**RECORDS FOR THIS EXERCISE**:
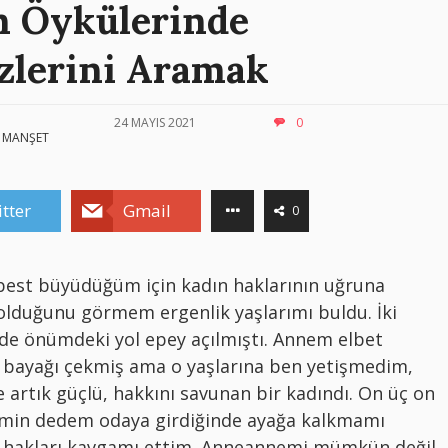
n Öykülerinde
zlerini Aramak
24 MAYIS 2021
0
MANŞET
tter
Gmail
0
best büyüdüğüm için kadın haklarının uğruna
 olduğunu görmem ergenlik yaşlarımı buldu. İki
nde önümdeki yol epey açılmıştı. Annem elbet
ak bayağı çekmiş ama o yaşlarına ben yetişmedim,
artık güçlü, hakkını savunan bir kadındı. On üç on
min dedem odaya girdiğinde ayağa kalkmamı
ın hakları kavgamı ettim. Anneannemi mümkün değil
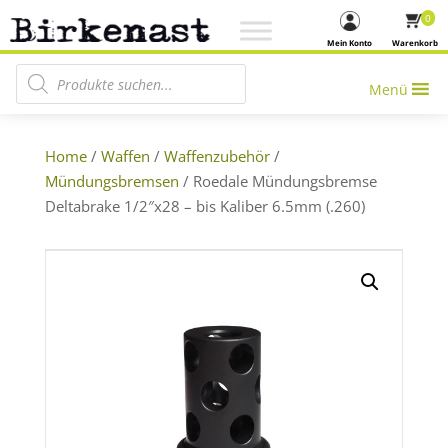
0
Mein Konto
Warenkorb
Products search
Menü
Home
/
Waffen
/
Waffenzubehör
/
Mündungsbremsen
/ Roedale Mündungsbremse
Deltabrake 1/2″x28 – bis Kaliber 6.5mm (.260)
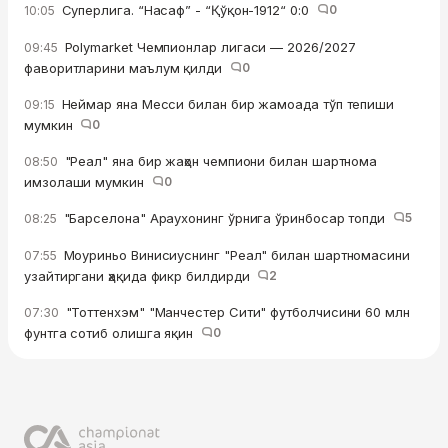
Суперлига. “Насаф” - “Қўқон-1912“ 0:0
0
10:05
Polymarket Чемпионлар лигаси — 2026/2027
09:45
фаворитларини маълум қилди
0
Неймар яна Месси билан бир жамоада тўп тепиши
09:15
мумкин
0
"Реал" яна бир жаҳон чемпиони билан шартнома
08:50
имзолаши мумкин
0
"Барселона" Араухонинг ўрнига ўринбосар топди
5
08:25
Моуриньо Винисиуснинг "Реал" билан шартномасини
07:55
узайтиргани ҳақида фикр билдирди
2
"Тоттенхэм" "Манчестер Сити" футболчисини 60 млн
07:30
фунтга сотиб олишга яқин
0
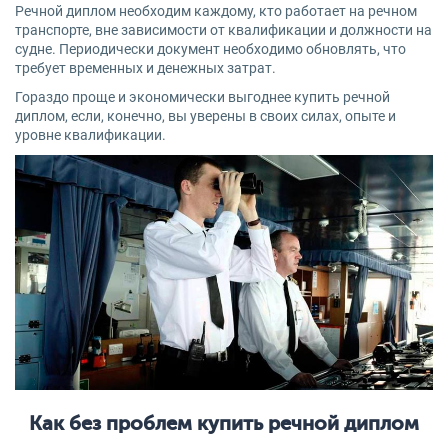
Речной диплом необходим каждому, кто работает на речном
транспорте, вне зависимости от квалификации и должности на
судне. Периодически документ необходимо обновлять, что
требует временных и денежных затрат.
Гораздо проще и экономически выгоднее купить речной
диплом, если, конечно, вы уверены в своих силах, опыте и
уровне квалификации.
Как без проблем купить речной диплом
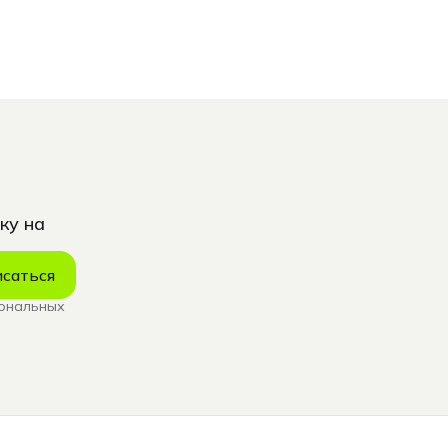
ку на
саться
сональных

**WHAT YOU WILL DO**:
Put every line of text from the entries above into a Markdown table with two columns, Row and Text, numbering the rows in order and skipping blank lines. Leave the pictures out of the table.

**EXERCISE RESPONSE**:
| Row | Text |
|---|---|
| 1 | n Öykülerinde |
| 2 | zlerini Aramak |
| 3 | 24 MAYIS 2021 |
| 4 | 0 |
| 5 | MANŞET |
| 6 | tter |
| 7 | Gmail |
| 8 | 0 |
| 9 | best büyüdüğüm için kadın haklarının uğruna |
| 10 |  olduğunu görmem ergenlik yaşlarımı buldu. İki |
| 11 | nde önümdeki yol epey açılmıştı. Annem elbet |
| 12 | ak bayağı çekmiş ama o yaşlarına ben yetişmedim, |
| 13 | artık güçlü, hakkını savunan bir kadındı. On üç on |
| 14 | min dedem odaya girdiğinde ayağa kalkmamı |
| 15 | ın hakları kavgamı ettim. Anneannemi mümkün değil |
| 16 | 0 |
| 17 | Mein Konto |
| 18 | Warenkorb |
| 19 | Products search |
| 20 | Menü |
| 21 | Home |
| 22 | / |
| 23 | Waffen |
| 24 | / |
| 25 | Waffenzubehör |
| 26 | / |
| 27 | Mündungsbremsen |
| 28 | / Roedale Mündungsbremse |
| 29 | Deltabrake 1/2″x28 – bis Kaliber 6.5mm (.260) |
| 30 | Суперлига. “Насаф” - “Қўқон-1912“ 0:0 |
| 31 | 0 |
| 32 | 10:05 |
| 33 | Polymarket Чемпионлар лигаси — 2026/2027 |
| 34 | 09:45 |
| 35 | фаворитларини маълум қилди |
| 36 | 0 |
| 37 | Неймар яна Месси билан бир жамоада тўп тепиши |
| 38 | 09:15 |
| 39 | мумкин |
| 40 | 0 |
| 41 | "Реал" яна бир жаҳон чемпиони билан шартнома |
| 42 | 08:50 |
| 43 | имзолаши мумкин |
| 44 | 0 |
| 45 | "Барселона" Араухонинг ўрнига ўринбосар топди |
| 46 | 5 |
| 47 | 08:25 |
| 48 | Моуриньо Винисиуснинг "Реал" билан шартномасини |
| 49 | 07:55 |
| 50 | узайтиргани ҳақида фикр билдирди |
| 51 | 2 |
| 52 | "Тоттенхэм" "Манчестер Сити" футболчисини 60 млн |
| 53 | 07:30 |
| 54 | фунтга сотиб олишга яқин |
| 55 | 0 |
| 56 | Речной диплом необходим каждому, кто работает на речном |
| 57 | транспорте, вне зависимости от квалификации и должности на |
| 58 | судне. Периодически документ необходимо обновлять, что |
| 59 | требует временных и денежных затрат. |
| 60 | Гораздо проще и экономически выгоднее купить речной |
| 61 | диплом, если, конечно, вы уверены в своих силах, опыте и |
| 62 | уровне квалификации. |
| 63 | Как без проблем купить речной диплом |
| 64 | ку на |
| 65 | саться |
| 66 | сональных |